Como consequência, abomino a prática de tangê-los para a direção correta por meio de artifícios e mentiras, como se fossem debeis mentais e nós, os sábios, os devêssemos manipular para o bem deles.

 
Também mantenho até hoje a convicção de que existe uma interação dialética entre fins e meios, de forma que a adoção utilitária de meios crapulosos necessariamente respinga no objetivo almejado, conspurcando-o, por mais nobre que antes ele fosse.
 

Então, discordo frontalmente da derrubada do Temer mediante conspirações direitistas às quais esquerdistas ingênuos aderem por mero revanchismo, colocando azeitona na empada alheia.
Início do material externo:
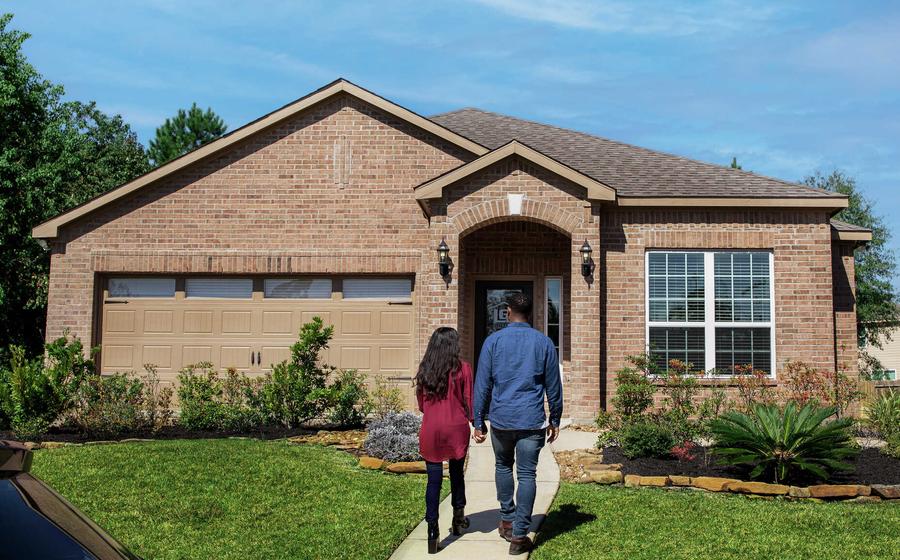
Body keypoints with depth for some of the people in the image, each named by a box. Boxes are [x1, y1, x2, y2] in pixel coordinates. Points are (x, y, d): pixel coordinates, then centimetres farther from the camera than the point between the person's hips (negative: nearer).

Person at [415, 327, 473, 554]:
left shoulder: (424, 370, 2)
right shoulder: (462, 369, -6)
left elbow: (421, 403, 12)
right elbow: (469, 401, -1)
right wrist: (472, 420, 15)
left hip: (430, 429, 1)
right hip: (456, 428, -1)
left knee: (434, 480, 1)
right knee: (456, 473, 18)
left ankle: (432, 529, -4)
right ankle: (458, 518, 33)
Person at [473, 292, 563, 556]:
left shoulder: (493, 341, 0)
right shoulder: (544, 342, 3)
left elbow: (482, 384, 0)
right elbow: (553, 386, 7)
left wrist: (478, 422, 6)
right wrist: (555, 420, 17)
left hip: (501, 419, 1)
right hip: (532, 422, 0)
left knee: (503, 467, 22)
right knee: (527, 475, 2)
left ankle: (507, 521, 27)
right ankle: (519, 536, 1)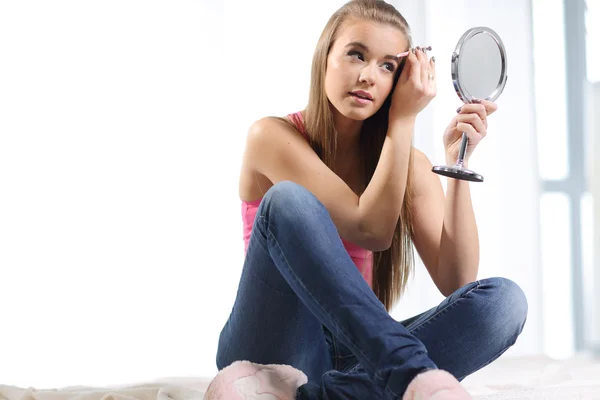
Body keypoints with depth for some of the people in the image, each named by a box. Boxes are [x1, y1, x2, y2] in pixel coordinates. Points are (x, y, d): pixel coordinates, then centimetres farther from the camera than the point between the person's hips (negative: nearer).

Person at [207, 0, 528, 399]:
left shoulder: (411, 164, 6)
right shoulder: (272, 137, -6)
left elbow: (456, 282, -6)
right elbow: (371, 231, -16)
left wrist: (457, 163, -13)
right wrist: (403, 118, -13)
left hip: (357, 357, 4)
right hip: (277, 347, -4)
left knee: (504, 299, -20)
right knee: (288, 200, -28)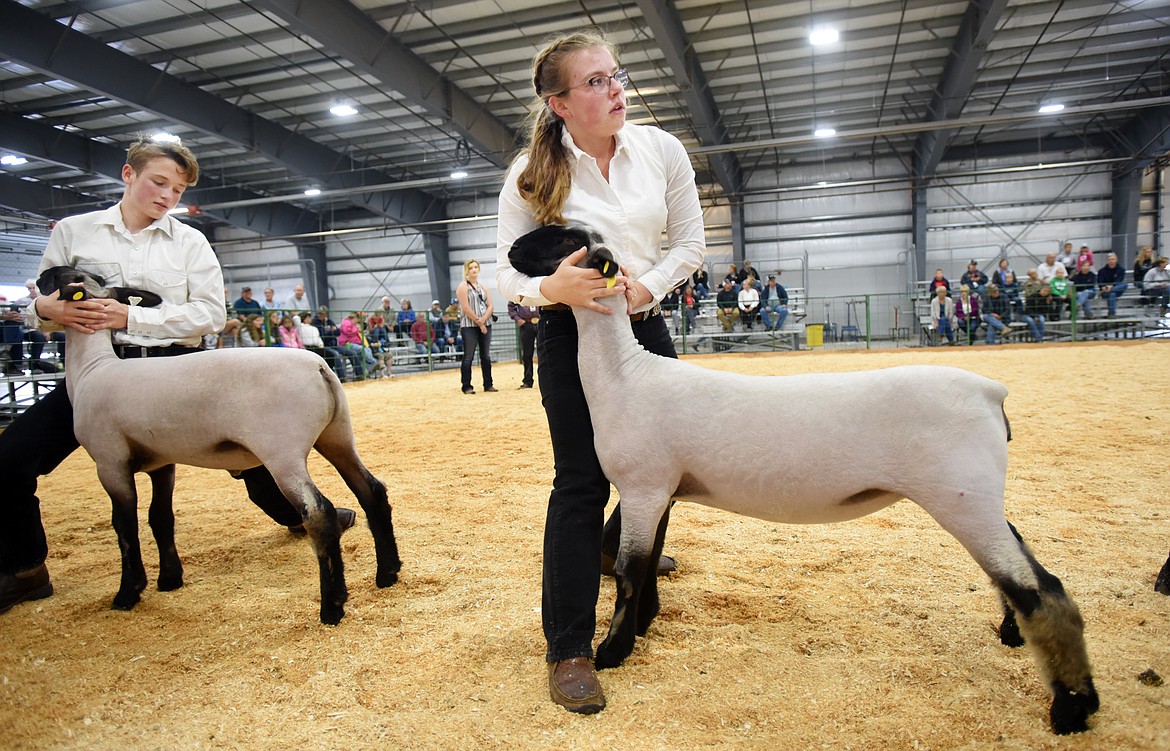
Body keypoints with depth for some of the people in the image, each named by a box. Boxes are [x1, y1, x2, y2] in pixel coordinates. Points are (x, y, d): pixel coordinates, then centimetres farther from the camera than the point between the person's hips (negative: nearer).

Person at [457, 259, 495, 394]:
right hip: (469, 326, -5)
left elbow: (490, 306, 7)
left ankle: (488, 384, 14)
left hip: (486, 325, 6)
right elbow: (466, 308, -11)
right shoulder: (463, 286, -2)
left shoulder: (483, 287, 15)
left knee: (486, 356, 8)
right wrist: (479, 322, -12)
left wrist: (483, 319, -10)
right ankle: (467, 386, 0)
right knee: (468, 357, -4)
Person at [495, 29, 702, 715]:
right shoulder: (533, 173, -10)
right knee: (582, 481, -9)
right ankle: (569, 647, 3)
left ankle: (619, 551, 47)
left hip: (646, 323, 4)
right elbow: (508, 270, -8)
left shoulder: (661, 149, -4)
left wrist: (649, 283, -15)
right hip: (571, 331, -4)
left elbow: (690, 242, 3)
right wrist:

Alicerces podres não sustentam edifício nenhum, daí ser impensável nos igualarmos aos inimigos em termos de maquiavelismo barato, abrindo mão do nosso grande trunfo que é a superioridade moral.

 

Mesmo numa visão apenas pragmática a coisa emperra, porque tudo indica tratar-se de um complô visando à eleição indireta de um tucano para o mandato-tampão, possibilitando-lhe encaminhar a vitória eleitoral do seu partido em 2018.

 

Entre o nada brilhante Temer cumprindo o mandato até o fim ou sua substituição, p. ex., por um estrategista de competência comprovada como o FHC, parece-me óbvia a opção menos ruim.

Quanto às reformas exigidas pelo grande capital, a alternativa a elas é a superação do capitalismo, o resto não passando de malabarismos com números e retórica falaciosa.
 

Qualquer partido que se resigne a governar segundo os ditames capitalistas terá de fazer o serviço sujo de impô-las, tal como Dilma Rousseff tentou –e fracassou– ao entregar a condução da política econômica ao neoliberal Joaquim Levy, um antípoda ideológico do seu desenvolvimentismo neo-keynesiano.